*** Exercise passage ***
Digital circuits utilize digital signals that consist of two discrete levels. Both levels represent different “states,” such as 1/0, ON/OFF or True/False. They often contain transistors that create logic gates using Boolean logic. Logic gates are the building blocks of integrated circuits (ICs) utilized in today’s electronic devices such as notebook computers, smartphones, and appliances. 


Designing Circuit Schematics

Circuit schematic drawings are symbolic representations of electric circuits that can be drafted on paper or in digital form (using a PCB design software such as EasyEDA). A circuit schematic shows the various components (using standard electronic symbols) and their interconnections. These designs are conventionally organized from left to right of a page. 

To design a circuit schematic using PCB software, you may start with a basic circuit template. From a panel within the application (which may be labeled “symbols” or “tools”), you can choose from a variety of electronic components such as capacitors, inductors, resistors and more. Pick and place components at various points of the circuit as required, and link them using connecting lines. You can also increase the complexity of your circuits by creating additional layers using PCB floorplans.
*** End of Exercise passage ***
*** Source data ***
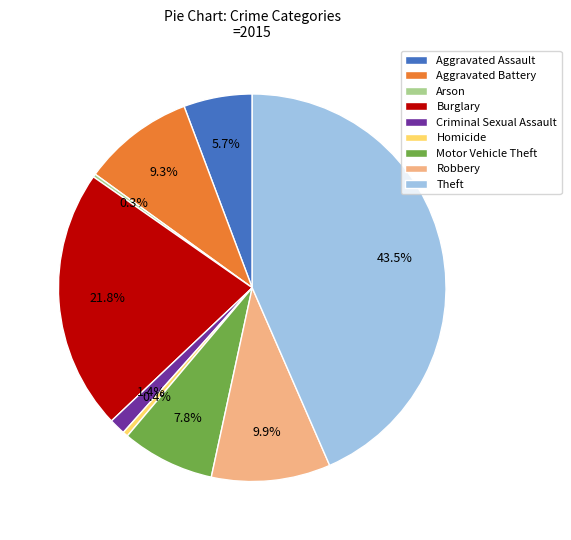

Approximately how many times larger is the value at Aggravated Assault compared to Burglary?

0.3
*** End of Source data ***
In the passage about digital circuits and schematic design, how are circuit schematic designs conventionally organized on a page?

From left to right.